[About this exercise]
In the fraud-detection excerpt, how long do chargebacks take to mature?

This adaptive behavior biases our labels because the only fraud that gets through our system is a representation of the holes in our system. Again, I’ll talk more about this in a bit. Next imbalanced data, I’m sure a lot of folks here are struggling with that. An imbalanced data set is a data set with skewed class proportions, meaning some labels are rarer than others, and in fraud this imbalance is extreme because fraudulent transactions are very rare when compared to legitimate transactions. There are a lot of resources online talking about how to deal with imbalanced data, so I’ll just mention the tricky parts for us. They are signal generation and performance measurement. Fewer labels means weaker signal for learning fraud patterns and you run the risk of overfitting. And then fewer labels also leads to higher variance in performance measurement with longer data gathering phases to have confidence in our experiment reads during online testing.

Jake Weholt:

This problem also compounds as we improve our systems as well. So, better systems means less fraud means less positive cases over time to train on, means that the class imbalance actually gets worse. And the final difficult part in generating clean labels is label maturity. So, chargebacks, which are positive labels take weeks to mature. And for the most part, generating a positive chargeback label requires someone to notice a fraudulent charge and interact with their bank to reverse it. This means the feedback cycle is very long, which is weeks, not hours or days, which makes the iteration loop very long. It also means that fraudsters can fly under the radar for a while before they are discovered and they continue to actively harm our good customers.

Jake Weholt:

It also makes it harder to measure improvements or if a model is stable enough to move into production, especially when we make large changes and the uncertainty and risk is increased. So, next I want to talk about measurement, which is a particularly difficult part of building machine learning models in this space. So, what do we want to measure and how do we want to measure it? We want to measure how well our systems are performing, but what does that actually mean? Our primary measures are precision and recall. Precision means of all the transactions flagged by the model, how many were actually fraud. This is a measure of customer friction because if this value is low, say 5%, only 5% of the transaction we flag is fraudulent, are actually fraudulent, and the remaining 95% are good customers getting tangled up in our risk systems.

Jake Weholt:

And then recall means of all the fraud on the platform, how much of it did we actually flag? And we use recall to understand how well we are actually capturing fraud. If the value is high, say 90%, it means that we’re capturing about 90% of the fraud flowing through our systems, but we are still missing about 10%. We trade off between these two by tuning our model thresholds to balance business constraints. So, we set a threshold where any model score above the threshold is flagged as fraud and anything below bypasses our fraud systems. And to further illustrate this point, let’s map back our business constraints to these measurements and gain some intuition there. So, again, from a product team’s perspective, the desire is low customer friction and this means high precision at the expense of recall. You want every transaction declined to have a high likelihood of being fraudulent. Non-fraudulent customers don’t like being labeled as fraudsters, which means that false positives damage the customer experience.

[Input data]
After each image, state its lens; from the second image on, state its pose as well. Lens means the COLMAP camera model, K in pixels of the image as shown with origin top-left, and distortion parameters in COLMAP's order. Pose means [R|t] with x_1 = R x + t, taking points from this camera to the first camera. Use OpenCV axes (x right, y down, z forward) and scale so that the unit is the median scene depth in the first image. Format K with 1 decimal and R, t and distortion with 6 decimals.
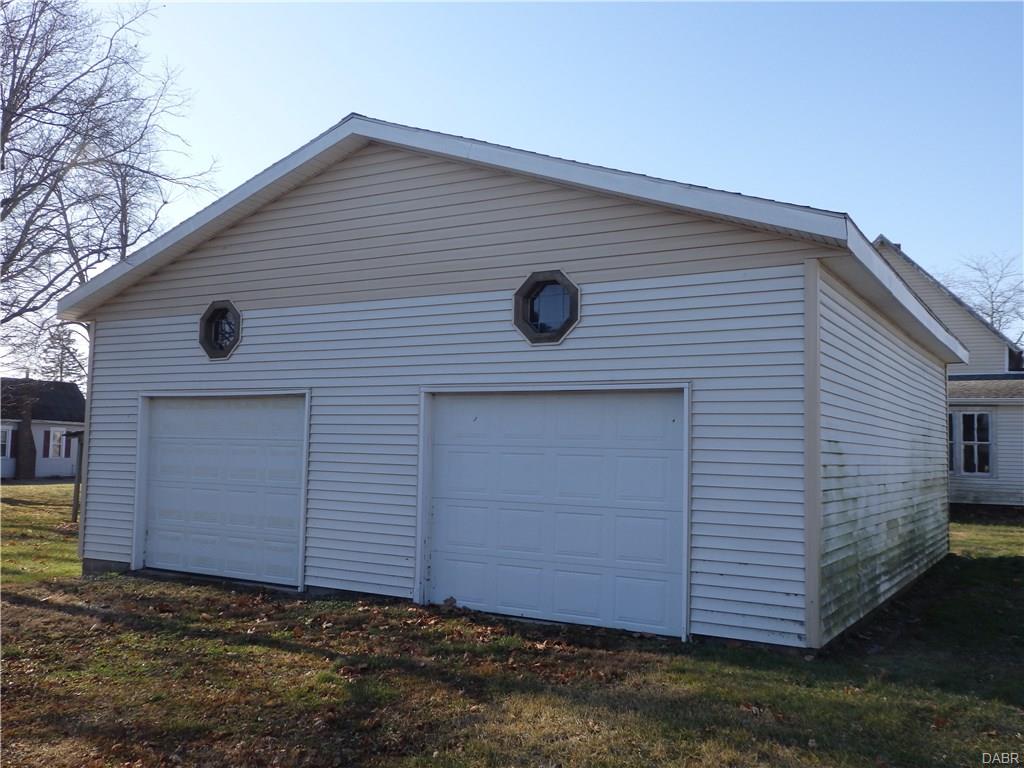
lens RADIAL K [[912.4, 0, 512.7], [0, 912.4, 385.3], [0, 0, 1]] dist [-0.004616, -0.002568]
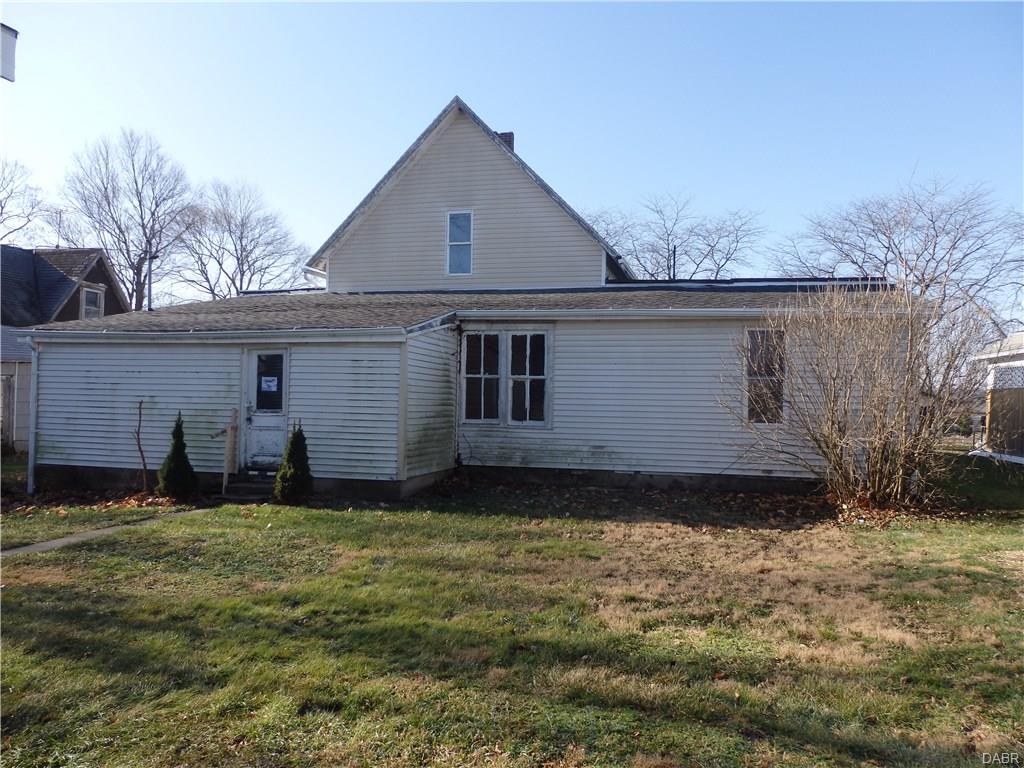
lens RADIAL K [[771.2, 0, 512.6], [0, 771.2, 383.2], [0, 0, 1]] dist [0.010002, -0.001308]
pose [[0.974578, -0.000394, 0.224048, 0.368662], [-0.011977, 0.998477, 0.053854, 0.036643], [-0.223727, -0.055169, 0.973089, 0.444253]]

[Output of the task]
Weeks.